Material for this exercise →
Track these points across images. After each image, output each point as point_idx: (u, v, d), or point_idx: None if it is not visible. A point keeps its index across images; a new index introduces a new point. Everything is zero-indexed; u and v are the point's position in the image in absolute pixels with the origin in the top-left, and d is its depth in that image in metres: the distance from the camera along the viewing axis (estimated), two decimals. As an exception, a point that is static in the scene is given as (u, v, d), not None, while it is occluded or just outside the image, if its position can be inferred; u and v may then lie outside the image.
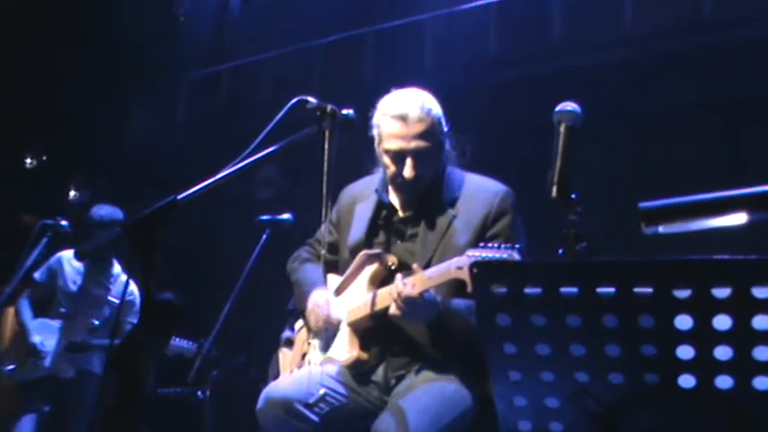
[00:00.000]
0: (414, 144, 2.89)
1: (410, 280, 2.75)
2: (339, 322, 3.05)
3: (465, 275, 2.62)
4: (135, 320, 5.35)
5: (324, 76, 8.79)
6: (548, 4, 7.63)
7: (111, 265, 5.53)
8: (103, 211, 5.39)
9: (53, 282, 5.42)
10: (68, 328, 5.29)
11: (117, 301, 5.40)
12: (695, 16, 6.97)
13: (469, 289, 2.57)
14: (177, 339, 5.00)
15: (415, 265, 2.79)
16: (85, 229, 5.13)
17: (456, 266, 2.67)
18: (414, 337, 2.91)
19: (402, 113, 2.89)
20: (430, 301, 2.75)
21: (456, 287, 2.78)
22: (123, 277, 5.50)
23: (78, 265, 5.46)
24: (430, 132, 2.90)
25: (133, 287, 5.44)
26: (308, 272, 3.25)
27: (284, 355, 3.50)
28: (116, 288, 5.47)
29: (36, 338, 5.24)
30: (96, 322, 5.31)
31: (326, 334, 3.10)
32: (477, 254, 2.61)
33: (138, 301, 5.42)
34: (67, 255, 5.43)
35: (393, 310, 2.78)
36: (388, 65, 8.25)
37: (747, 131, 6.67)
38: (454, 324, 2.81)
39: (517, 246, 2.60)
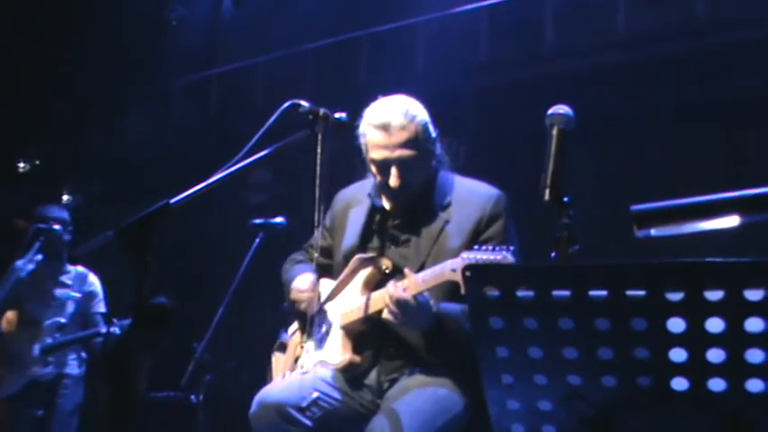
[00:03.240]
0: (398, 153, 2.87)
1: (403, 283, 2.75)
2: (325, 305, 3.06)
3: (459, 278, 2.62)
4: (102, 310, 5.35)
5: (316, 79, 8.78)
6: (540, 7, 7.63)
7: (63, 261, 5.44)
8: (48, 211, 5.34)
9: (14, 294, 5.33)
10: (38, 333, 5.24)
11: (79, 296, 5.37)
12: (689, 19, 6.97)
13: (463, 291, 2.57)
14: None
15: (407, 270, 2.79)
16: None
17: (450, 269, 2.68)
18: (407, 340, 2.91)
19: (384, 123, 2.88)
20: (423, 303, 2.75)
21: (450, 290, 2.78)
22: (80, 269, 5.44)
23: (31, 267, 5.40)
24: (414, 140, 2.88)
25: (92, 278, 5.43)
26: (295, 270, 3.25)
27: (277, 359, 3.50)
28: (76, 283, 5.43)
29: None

Try it → With the first line being the one containing "11: (117, 301, 5.40)" and the last line the one containing "39: (517, 246, 2.60)", transcribe exactly the lines above that fall in that range.

Response to this exercise →
11: (117, 301, 5.40)
12: (695, 16, 6.97)
13: (469, 289, 2.57)
14: (177, 339, 5.00)
15: (415, 265, 2.79)
16: (85, 229, 5.13)
17: (456, 266, 2.67)
18: (414, 337, 2.91)
19: (402, 113, 2.89)
20: (430, 301, 2.75)
21: (456, 287, 2.78)
22: (123, 277, 5.50)
23: (78, 265, 5.46)
24: (430, 132, 2.90)
25: (133, 287, 5.44)
26: (308, 272, 3.25)
27: (284, 355, 3.50)
28: (116, 288, 5.47)
29: (36, 338, 5.24)
30: (96, 322, 5.31)
31: (326, 334, 3.10)
32: (477, 254, 2.61)
33: (138, 301, 5.42)
34: (67, 255, 5.43)
35: (393, 310, 2.78)
36: (388, 65, 8.25)
37: (747, 131, 6.67)
38: (454, 324, 2.81)
39: (517, 246, 2.60)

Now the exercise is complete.